O’Brien v Bank of Western Australia Ltd: When suspension clauses are “suspended”

Articles, Restructuring + Insolvency

The New South Wales Court of Appeal recently handed down an important decision regarding the scope of “suspension clauses” in the case of O’Brien v Bank of Western Australia Ltd [2013] NSWCA 71.

Suspension clauses typically provide that the debtor agrees not to raise any set-offs, cross-claims or deductions until after the debt has been repaid in full. They therefore “suspend” any rights of a borrower or guarantor against the lender until after the loan has been repaid.

The facts

In O’Brien, there was a loan agreement between the Bank of Western Australia Ltd (“BankWest”) and a company called FOB Airlie Beach Pty. Limited (“the Borrower”) to complete a construction of a development. The loan was secured by, amongst other things, guarantee and indemnity agreements entered into by the director and another of his companies, Bakota Holdings Pty. Limited (together “the Guarantors”).

Under the loan agreement (which was varied and agreed upon) the amount borrowed and interest accrued was to be repaid on 15 January 2009. On 6 April 2009, when the loan was not repaid, BankWest issued a letter of demand to the Borrower for the outstanding monies. BankWest subsequently appointed receivers and managers to the Borrower and sold the property that was security for the loan agreement.

Supreme Court Proceedings

As the proceeds from the sale of the property did not satisfy the amount owing to BankWest, BankWest commenced proceedings in the Supreme Court of New South Wales against the Guarantors to recover the outstanding balance. The Guarantors filed defences which asserted that they were not liable to repay the loan to BankWest because of alleged representations by BankWest to them (both before and after 15 January 2009) that BankWest would roll over the facility.

The Guarantors sought to rely on BankWest’s representations to argue that: –

  1. BankWest was estopped from asserting that there was an “event of default” on 6 April 2009 because there was no “relevant failure” to repay the loan on 15 January 2009; and
  2. The Guarantors should be relieved from liability to repay the loan under section 12GM of the Australian Securities and Investments Commission Act 2001 (Cth.) (“the ASIC Act”) (which allows the court to vary a contract or to relieve a party from its obligations under the contract which has been tainted by misleading and deceptive representations).

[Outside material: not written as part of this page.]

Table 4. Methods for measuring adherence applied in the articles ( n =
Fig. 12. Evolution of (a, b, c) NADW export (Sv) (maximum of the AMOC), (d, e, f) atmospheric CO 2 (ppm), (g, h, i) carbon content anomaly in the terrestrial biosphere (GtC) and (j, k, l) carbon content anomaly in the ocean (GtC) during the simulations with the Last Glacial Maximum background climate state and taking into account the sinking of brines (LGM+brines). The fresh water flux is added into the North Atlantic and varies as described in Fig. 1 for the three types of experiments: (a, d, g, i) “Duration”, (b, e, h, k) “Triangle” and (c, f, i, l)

BankWest, in turn, applied for summary judgment against the Guarantors. In support of its application for summary judgment, BankWest relied on the suspension clauses in the loan agreement and argued that:-

  1. The Guarantors did not have a defence because the Borrower had agreed that the loan was payable on 15 January 2009 “in full without set-off, counterclaim or deduction”; and
  2. The Guarantors had themselves agreed that, until the loan was repaid, they would not rely on any cross-claims, set-offs or deductions to reduce their liability under the guarantees.

The court in the first instance did not accept these arguments, and entered judgment in favour of BankWest for $158,661,356. The Guarantors appealed this decision.

In the Court of Appeal

The Guarantors were successful in their appeal in the New South Wales Court of Appeal. In overturning the earlier decision, the Court of Appeal stated the following in relation to suspension clauses: –

  1. The suspension clauses in this instance operated only when a liability had arisen under the guarantees (Ward J at paragraph [88]). This means that suspension clauses may still operate in circumstances where the debtor concedes that the debt is due and owing (but contends that there are other set-offs, cross-claims or deductions that reduce the amount payable).
  2. However, the suspension clauses do not prevent a debtor from arguing that, by reason of certain circumstances, there was not any debt due and payable:“[T]he suspension clauses are predicated on an amount being…unpaid and if there is an arguable defence that…there was no sum due and payable at the date demand was made of the borrower, then there is no right/liability upon which the suspension clause can operate”.
  3. Suspension clauses cannot protect BankWest against the grant of statutory remedies for misleading and deceptive conduct. This is because borrowers and guarantors may seek orders under the ASIC Act that:
    1. A loan agreement or guarantee be declared void; or
    2. They be absolved retrospectively from their obligations under the loan agreements.

Moving forward

The decision in O’Brien v Bank of Western Australia Ltd makes it clear that suspension clauses in the form currently used by many lenders cannot prevent a debtor from challenging the underlying debt itself.

Financiers are no longer able to assume that a clause requiring payment in full “without deduction, set-off or counterclaim” will be upheld by the courts, and should consider whether their existing suspension clauses need to be revisited in light of this decision.